**Try it:** Across all lines of the entries, tally those with the word "value" in them. The reply is the tally, by itself.

**Records for this exercise:**
◆ ◆ ◆ ◆

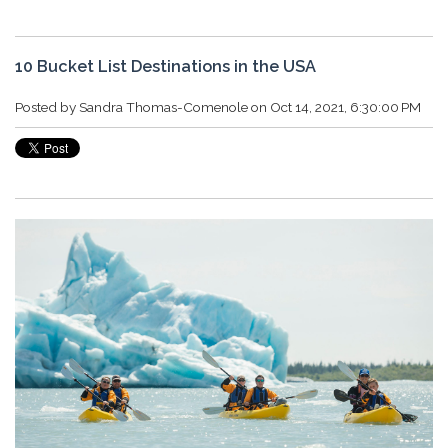
10 Bucket List Destinations in the USA
Posted by
Sandra Thomas-Comenole
on Oct 14, 2021, 6:30:00 PM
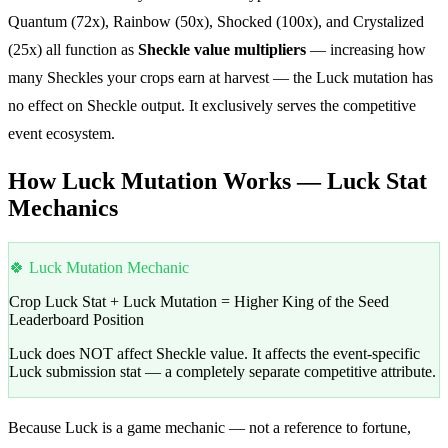
Quantum (72x), Rainbow (50x), Shocked (100x), and Crystalized
(25x) all function as
Sheckle value multipliers
— increasing how
many Sheckles your crops earn at harvest — the Luck mutation has
no effect on Sheckle output. It exclusively serves the competitive
event ecosystem.
How Luck Mutation Works — Luck Stat
Mechanics
🍀 Luck Mutation Mechanic
Crop Luck Stat + Luck Mutation = Higher King of the Seed
Leaderboard Position
Luck does NOT affect Sheckle value. It affects the event-specific
Luck submission stat — a completely separate competitive attribute.
Because Luck is a game mechanic — not a reference to fortune,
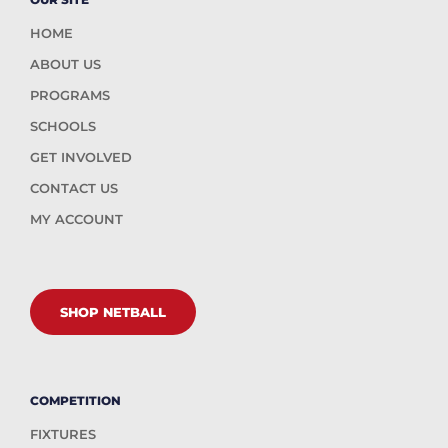
HOME
ABOUT US
PROGRAMS
SCHOOLS
GET INVOLVED
CONTACT US
MY ACCOUNT
SHOP NETBALL
COMPETITION
FIXTURES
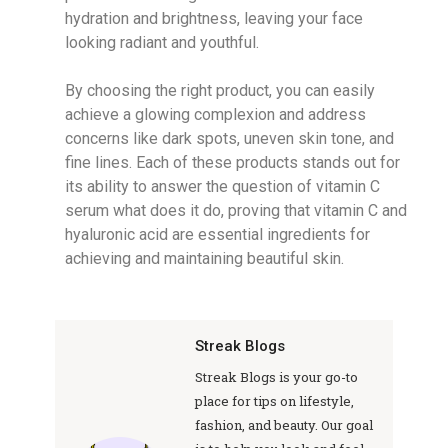
hydration and brightness, leaving your face
looking radiant and youthful.
By choosing the right product, you can easily
achieve a glowing complexion and address
concerns like dark spots, uneven skin tone, and
fine lines. Each of these products stands out for
its ability to answer the question of vitamin C
serum what does it do, proving that vitamin C and
hyaluronic acid are essential ingredients for
achieving and maintaining beautiful skin.
Streak Blogs
Streak Blogs is your go-to
place for tips on lifestyle,
fashion, and beauty. Our goal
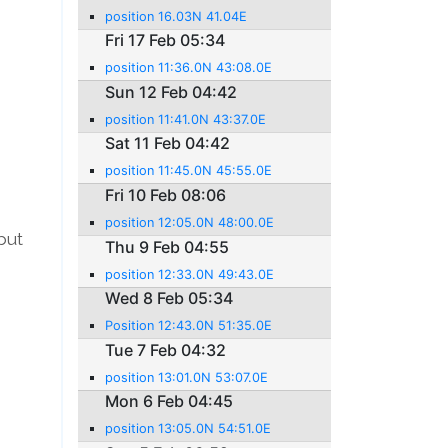
position 16.03N 41.04E
Fri 17 Feb 05:34
position 11:36.0N 43:08.0E
Sun 12 Feb 04:42
position 11:41.0N 43:37.0E
Sat 11 Feb 04:42
position 11:45.0N 45:55.0E
Fri 10 Feb 08:06
position 12:05.0N 48:00.0E
but
Thu 9 Feb 04:55
position 12:33.0N 49:43.0E
Wed 8 Feb 05:34
Position 12:43.0N 51:35.0E
Tue 7 Feb 04:32
position 13:01.0N 53:07.0E
Mon 6 Feb 04:45
position 13:05.0N 54:51.0E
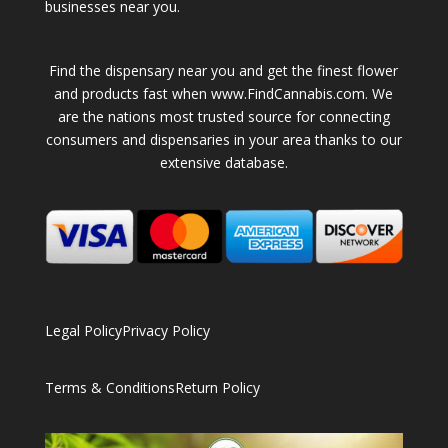
businesses near you.
Find the dispensary near you and get the finest flower
and products fast when www.FindCannabis.com. We
are the nations most trusted source for connecting
consumers and dispensaries in your area thanks to our
extensive database.
Legal Policy
Privacy Policy
Terms & Conditions
Return Policy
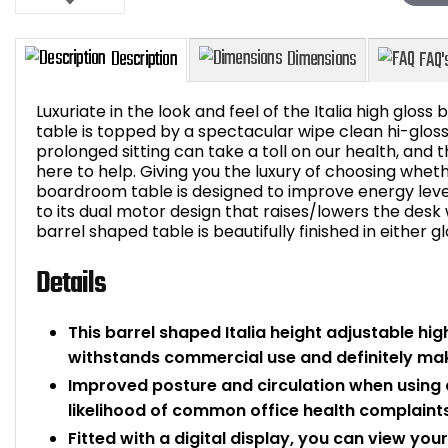
Luxuriate in the look and feel of the Italia high glos
table is topped by a spectacular wipe clean hi-glo
prolonged sitting can take a toll on our health, and t
here to help. Giving you the luxury of choosing whethe
Description
Dimensions
boardroom table is designed to improve energy leve
to its dual motor design that raises/lowers the desk 
barrel shaped table is beautifully finished in either g
Details
This barrel shaped Italia height adjustable hi
withstands commercial use and definitely ma
Improved posture and circulation when using 
likelihood of common office health complaints
Fitted with a digital display, you can view yo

◆ ◆ ◆ ◆

**Solution:** 2